They'd Rather Be Right
by Mark Clifton and Frank Riley
1955 Hugo Winner for Best Novel
So the first Hugo award went to one of the all-time classics of science fiction. So naturally it was followed up by a book that is widely considered to be the worst novel to ever win the prize.
They'd Rather Be Right isn't my pick for the worst; I have a hard time picking a single book as the worst. It is in the list of books that I can't even conceive of why people voted for them. It has been out of print for years and new printings are particularly sporadic mainly because the novel is only notable for the Hugo award.
In They'd Rather Be Right Joe Carter is a psychic who is on the run from the law with two college professors. Together they created a computer that...
I'm finding it difficult to go on because it is so incredibly stupid. The big problem with They'd Rather Be Right mainly comes down to philosophy. It combines two rather disliked schools of thought that were forming in the early fifties with a bit of Nietzsche to make for one rather disturbing whole. The fundimental premise is that Scientology and objectivism will turn you into an immortal, psychic Nietzschian Übermench.
Really.
Okay, it wasn't "Scientology" at that point so I guess it was "Dianetics and objectivism will turn you into an immortal, psychic Nietzschian Übermench," but the principle is the same.
The computer they made was programmed with only objectively provable facts. I'm going to be generous to the plot and take "computer" in this context to mean more of an "electronic brain" than a calculating device. So this computer, nicknamed Bossy for its resemblance to a cow's head, has only facts and the establishment is scared of it and are chasing our heroes because of those fears. Apparently having only objectively provable facts means that it makes perfect moral judgments.
Really.
Personally I'd be terrified of that too if a bunch of people said that such a thing would completely replace all decision making because it was perfect. Not so much that I'd want to hunt down and kill the people who made it but that's the world we're dealing with in They'd Rather Be Right.
So our heroes are in hiding and Joe decides to test an idea he's had on the elderly ex-prostitute they're staying with. By hooking her up to Bossy the computer is able to remove her subjective viewpoints and the book presents this as a good thing.
Really.
She becomes young again and gains psychic powers as well as a self-righteous attitude. She decides that societal nudity taboos have no purpose and so goes wandering off without her clothes on. When she is promptly arrested the fact that Bossy can grant immortality gets out out and everyone wants to use it regardless of the fact that it scrambles your brain. It doesn't work on the bad hearted people, though, because they want to hold on to their ideals. They'd rather be right (hence the title).
Subscribing particular attitudes to authors based on their writing can be a fool's game. Try to put every idea Heinlein advanced in his novels together and you'd swear he had multiple personalities.
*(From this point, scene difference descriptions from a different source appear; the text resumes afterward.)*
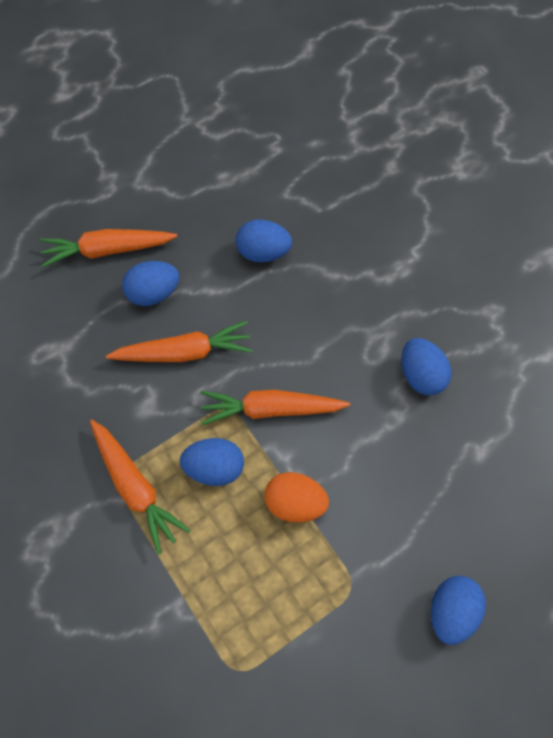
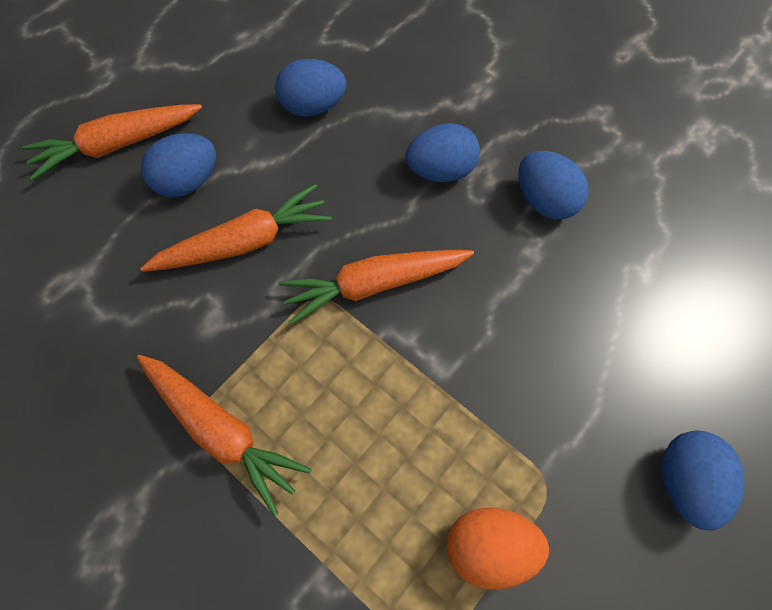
camera: 15 degrees left, 0 degrees up
blue egg [180,438,244,486] -> blue egg moved to [406,123,480,182]
orange egg [264,472,329,522] -> orange egg moved to [447,508,549,590]

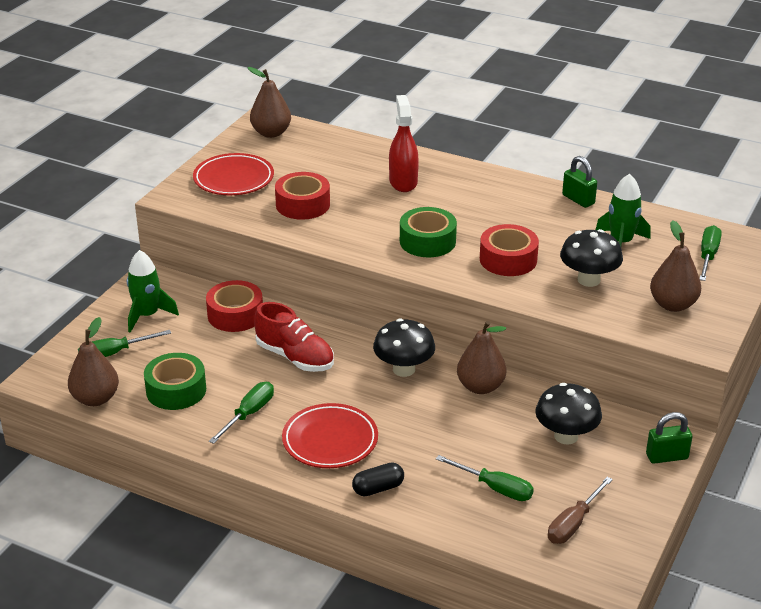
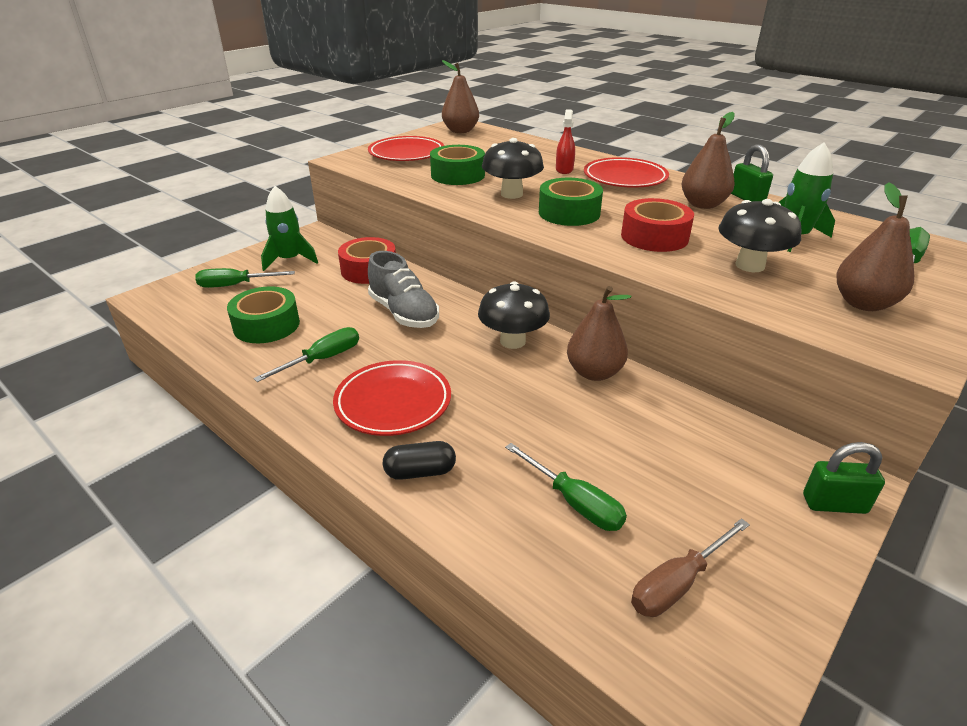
camera: 15 degrees right, 0 degrees up
brown pear [68,317,119,406] -> brown pear moved to [682,112,735,209]
red shoe [254,302,334,372] -> grey shoe [368,251,439,328]
red tape [275,172,330,220] -> green tape [430,145,485,185]
red spray bottle [389,95,419,192] -> red spray bottle [556,109,575,174], size x0.63
black mushroom [535,383,602,445] -> black mushroom moved to [482,138,544,199]
none -> red plate [584,157,669,188]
Still, the characterization in the novel makes me believe that the philosophy presented in the novel is something close to what the authors actually believed. There is no consideration of other viewpoints on the hero's part, no discussion of alternatives. They're the shining beacons of righteousness while their enemies perform very petty evils. The whole result reads like Left Behind for Randian Scientoligists. (Are there such people these days? Maybe that's the reason why the book doesn't stay in print.)
I can't recommend They'd Rather Be Right for the quality of the writing or the ideas; both are among the worst I've encountered in science fiction (most licensed novels have worse writing but it's a near thing). Unless you want to check out the bottom of the barrel or read all of the Hugo winning novels stay away.